Our previous “equality minister”, Harriet Harman, has stated: "People are not over the hill at 60 – they shouldn't be discriminated against in healthcare”.   The previous “Care Services Minister” Paul Burstow went further: "There can be no place for arbitrary age discrimination in the NHS”. These lofty words are in stark contrast to clinical reality.  Not a day goes by, when I don’t take a patients age and comorbidity into consideration when making a treatment decision.  The reason is that the risk of complications increases with the age and comorbidities of your patient.
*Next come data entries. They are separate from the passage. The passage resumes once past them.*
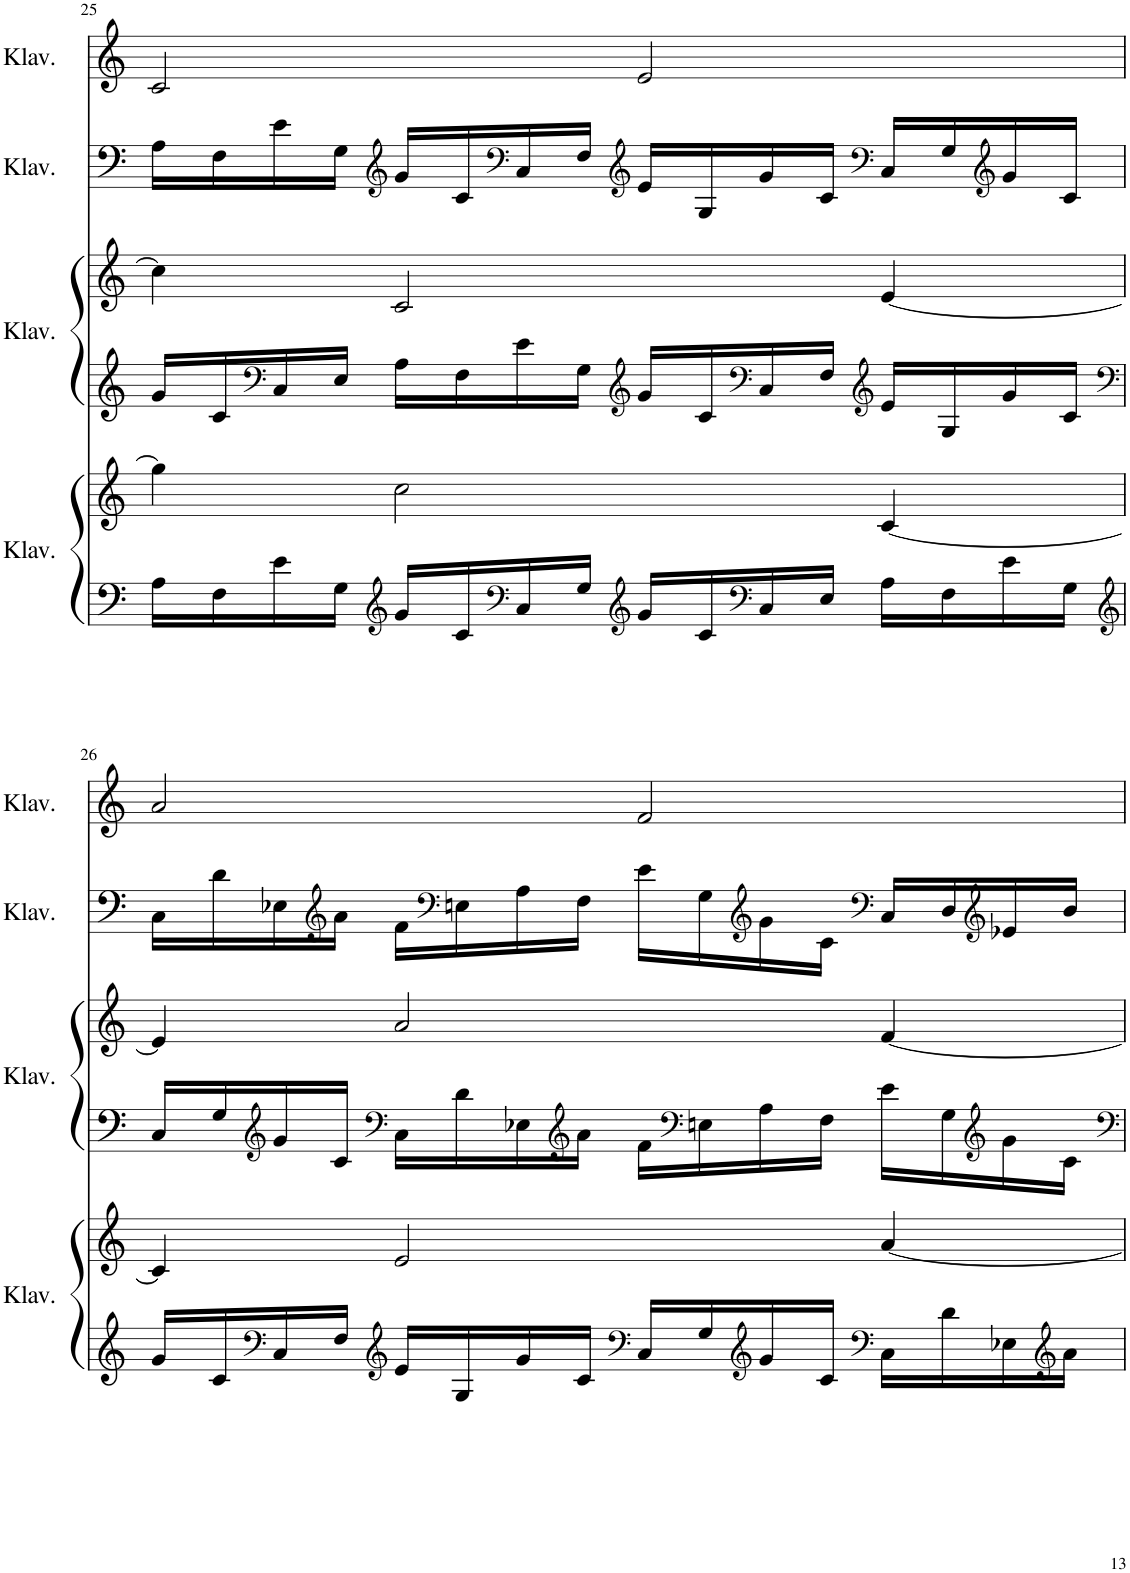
**kern	**kern	**kern	**kern	**kern	**kern
*part4	*part4	*part3	*part3	*part2	*part1
*staff6	*staff5	*staff4	*staff3	*staff2	*staff1
*I"Klavier	*	*I"Klavier	*	*I"Klavier	*I"Klavier
*I'Klav.	*	*I'Klav.	*	*I'Klav.	*I'Klav.
!!LO:PB:g=z
*clefF4	*clefG2	*clefG2	*clefG2	*clefF4	*clefG2
*k[]	*k[]	*k[]	*k[]	*k[]	*k[]
*M4/4	*M4/4	*M4/4	*M4/4	*M4/4	*M4/4
=25	=25	=25	=25	=25	=25
16A\LL	4gg\]	16g/LL	4cc\]	16A\LL	2c/
16F\	.	16c/	.	16F\	.
*	*	*clefF4	*	*	*
16e\	.	16C/	.	16e\	.
16G\JJ	.	16E/JJ	.	16G\JJ	.
*clefG2	*	*	*	*clefG2	*
16g/LL	2cc\	16A\LL	2c/	16g/LL	.
16c/	.	16F\	.	16c/	.
*clefF4	*	*	*	*clefF4	*
16C/	.	16e\	.	16C/	.
16G/JJ	.	16G\JJ	.	16F/JJ	.
*clefG2	*	*clefG2	*	*clefG2	*
16g/LL	.	16g/LL	.	16e/LL	2e/
16c/	.	16c/	.	16G/	.
*clefF4	*	*clefF4	*	*	*
16C/	.	16C/	.	16g/	.
16E/JJ	.	16F/JJ	.	16c/JJ	.
*	*	*clefG2	*	*clefF4	*
16A\LL	[4c/	16e/LL	[4e/	16C/LL	.
16F\	.	16G/	.	16G/	.
*	*	*	*	*clefG2	*
16e\	.	16g/	.	16g/	.
16G\JJ	.	16c/JJ	.	16c/JJ	.
!!LO:LB:g=z
=26	=26	=26	=26	=26	=26
*clefG2	*	*clefF4	*	*	*
16g/LL	4c/]	16C/LL	4e/]	16C\LL	2a/
16c/	.	16G/	.	16d\	.
*clefF4	*	*clefG2	*	*	*
16C/	.	16g/	.	16E-X\	.
*	*	*	*	*clefG2	*
16F/JJ	.	16c/JJ	.	16a\JJ	.
*clefG2	*	*clefF4	*	*	*
16e/LL	2e/	16C\LL	2a/	16f\LL	.
*	*	*	*	*clefF4	*
16G/	.	16d\	.	16En\	.
16g/	.	16E-X\	.	16A\	.
*	*	*clefG2	*	*	*
16c/JJ	.	16a\JJ	.	16F\JJ	.
*clefF4	*	*	*	*	*
16C/LL	.	16f\LL	.	16e\LL	2f/
*	*	*clefF4	*	*	*
16G/	.	16En\	.	16G\	.
*clefG2	*	*	*	*clefG2	*
16g/	.	16A\	.	16g\	.
16c/JJ	.	16F\JJ	.	16c\JJ	.
*clefF4	*	*	*	*clefF4	*
16C\LL	[4a/	16e\LL	[4f/	16C/LL	.
16d\	.	16G\	.	16D/	.
*	*	*clefG2	*	*clefG2	*
16E-X\	.	16g\	.	16e-X/	.
*clefG2	*	*	*	*	*
16a\JJ	.	16c\JJ	.	16b/JJ	.
=	=	=	=	=	=
*-	*-	*-	*-	*-	*-
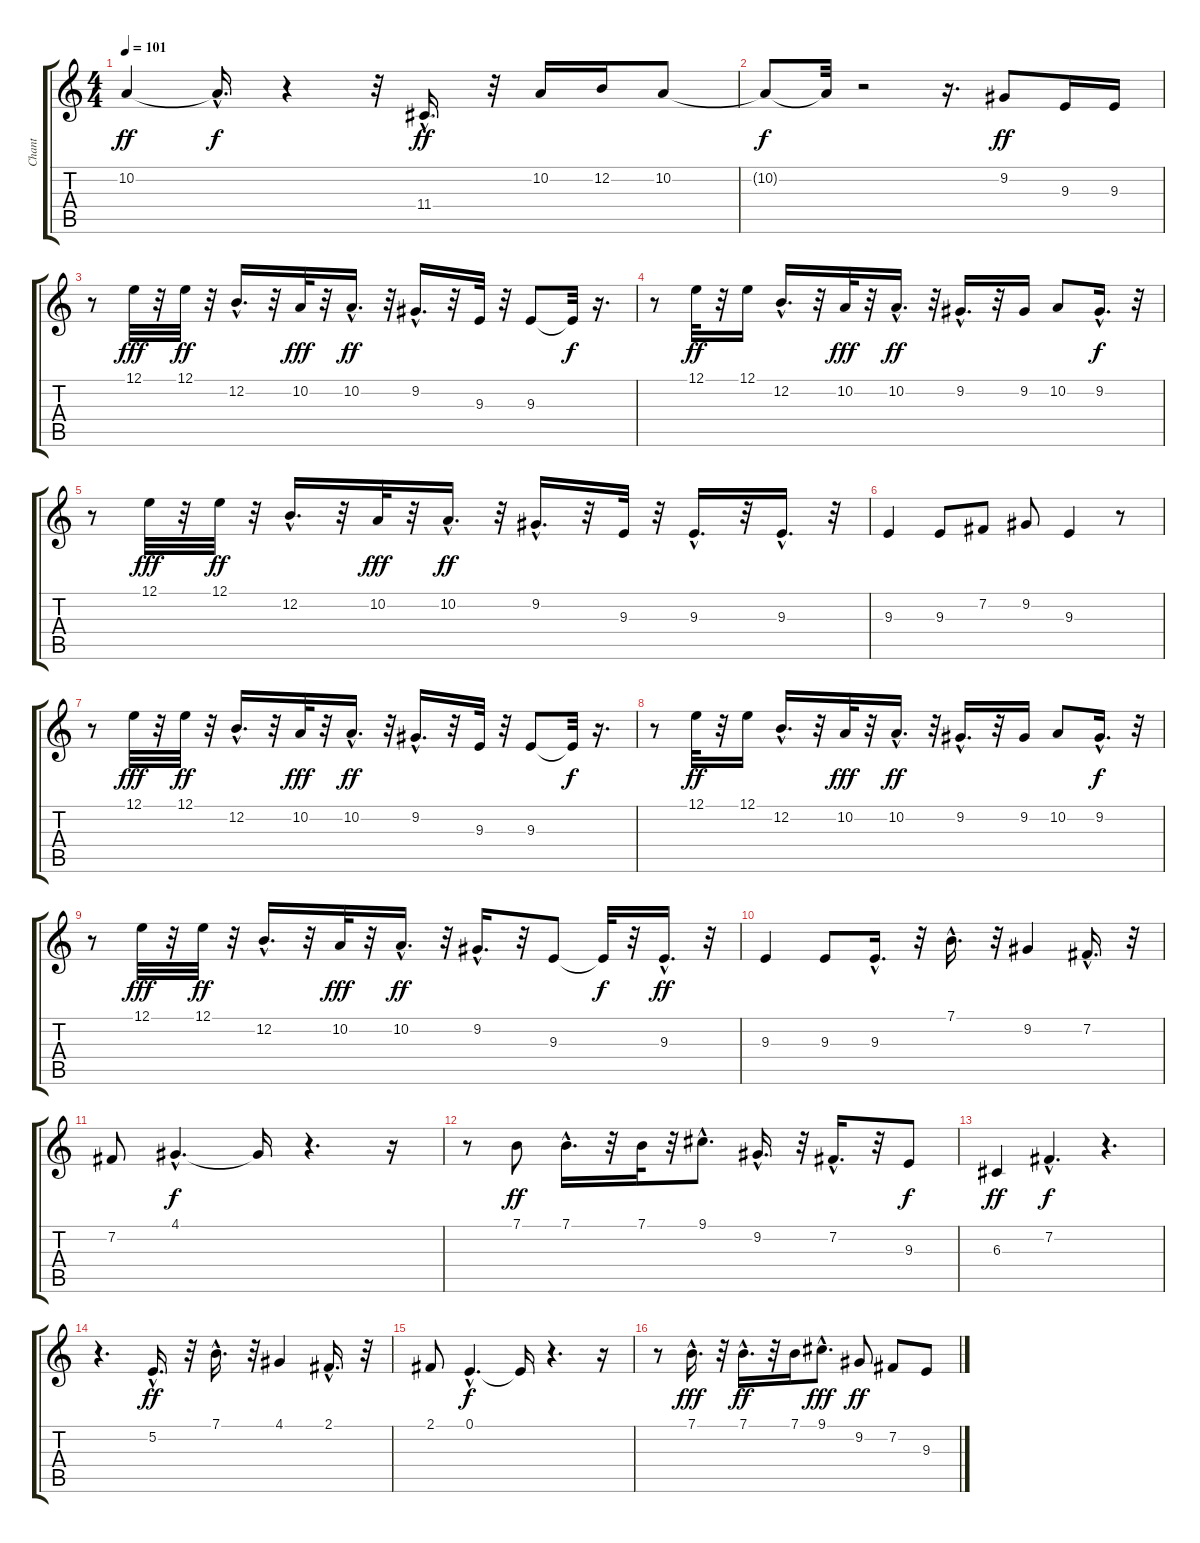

In the arena of endoscopic therapy, the outcomes are particularly stark.  A 73 year old patient undergoing polypectomy has three times the normal baseline risk of suffering harm (Rex DK DDW 2102).  The risk increases doubles with an ASA status of 2 and increases further to 11 times the normal background risk when the patient reaches the age of 86.  Not only are elderly patients more likely to bleed or suffer a perforation, because of a polypectomy, they more likely to die when it happens.  Paradoxically, elderly patients will not benefit from the removal of a neoplastic lesion to the same extend as younger people.  This is because most elderly patients will die with their polyps and early cancers rather than from them. Of course, this is true for most health care interventions.  Elderly patients, with a shorter life expectancy are less likely to benefit from “treatment” (medication, screening or surveillance) which seek to reduce harm in the intermediate or longer term.  Age and frailty also mean that they are less likely to benefit from high-tech acute or emergency care.  At best, I am completely out of touch, at worst, I am breaking the law.  However, I will maintain that it is every old person’s right to die OFF a ventilator.